Parents want to be able to tell which elementary and high schools will be better for their children. Society wants to be able to reward good teachers and move bad ones into different roles. I don’t know how we should do that effectively, but I do know that what we’re doing now is a bad idea.

Today most schools make the students take tests every year. The results of those tests are reported and are used to compare schools against one another. The teachers have strong incentives to ensure that their students do as well as possible. This leads to a predictable bad effect: teachers teach students to do well on the tests, rather than teaching them something useful.

That would be fine if success on the tests equated to some metric of success in life. Unfortunately, they do not. Life outside of school is really nothing like taking a test. Children in school should learn a set of basic facts and they should also learn how to apply their knowledge, how to know whether they are right, and how to know when to seek more information. The tests are probably OK on basic facts, but they are terrible on the more important aspects of education.

I’ve always done very well on standardized tests: I have a good memory, I can focus well, and I’m good at figuring out not so much the right answer, but the answer which the writer of the test is looking for. That is, fairly early on I developed a meta-theory of tests which served me well. However, I recall an eye-opening experience in high school in competition to get on the Math Olympiad team. There were two levels. The first was a standardized test, which I did very well on—I think I was in the top 100 in the country that year, or something like that.

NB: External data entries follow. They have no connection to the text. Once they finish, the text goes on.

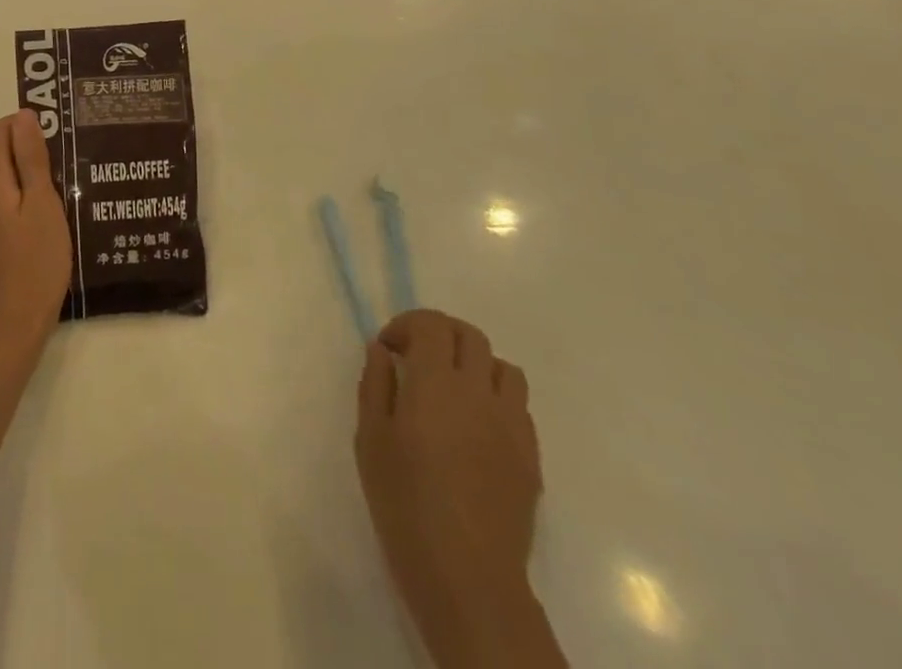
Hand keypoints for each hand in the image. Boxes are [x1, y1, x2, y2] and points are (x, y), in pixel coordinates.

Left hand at [0, 113, 71, 363]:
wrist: (14, 325)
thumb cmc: (35, 262)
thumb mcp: (42, 204)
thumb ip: (32, 159)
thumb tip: (23, 115)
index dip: (26, 123)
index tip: (60, 130)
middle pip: (3, 151)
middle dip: (35, 146)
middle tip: (74, 156)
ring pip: (10, 176)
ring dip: (37, 172)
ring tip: (73, 180)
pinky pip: (12, 198)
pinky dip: (32, 194)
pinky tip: (60, 208)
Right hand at [355, 310, 547, 667]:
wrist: (467, 577)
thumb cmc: (405, 504)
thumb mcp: (370, 439)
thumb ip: (375, 384)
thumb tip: (381, 350)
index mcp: (436, 382)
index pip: (431, 324)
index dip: (407, 325)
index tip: (389, 349)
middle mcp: (479, 391)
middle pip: (469, 335)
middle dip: (440, 335)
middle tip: (418, 359)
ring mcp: (511, 423)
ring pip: (502, 366)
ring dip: (475, 364)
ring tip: (453, 390)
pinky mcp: (531, 456)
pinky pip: (519, 405)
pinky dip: (496, 399)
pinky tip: (476, 428)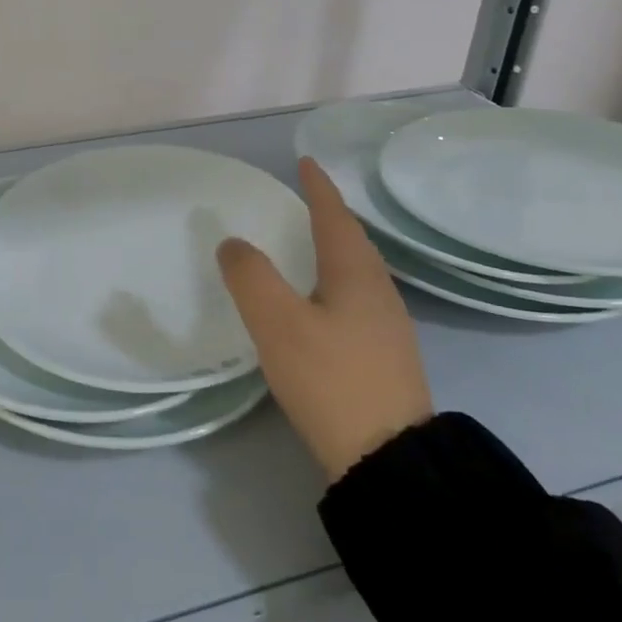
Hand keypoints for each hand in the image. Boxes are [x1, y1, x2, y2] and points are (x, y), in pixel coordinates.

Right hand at [218, 157, 431, 482]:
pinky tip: (321, 301)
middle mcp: (378, 292)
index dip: (318, 188)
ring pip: (357, 270)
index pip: (335, 216)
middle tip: (303, 199)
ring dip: (334, 247)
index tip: (305, 162)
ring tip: (309, 243)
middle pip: (353, 240)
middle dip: (328, 215)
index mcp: (356, 274)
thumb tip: (234, 243)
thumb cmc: (330, 379)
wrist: (388, 459)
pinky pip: (356, 296)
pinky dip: (335, 280)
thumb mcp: (278, 323)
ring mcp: (387, 326)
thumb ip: (251, 276)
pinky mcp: (384, 355)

The second was a set of freeform math problems to solve; I couldn’t solve a single one, or really even make any progress on understanding them. Actually doing math turned out to be very different from any multiple choice test. And it turns out that that is not exclusive to math: everything is like that. Everything.

Teaching students to do well on tests is not completely wasted time, as they are bound to pick up some real information along the way. But it’s definitely wasted time compared to the more useful work they could be doing.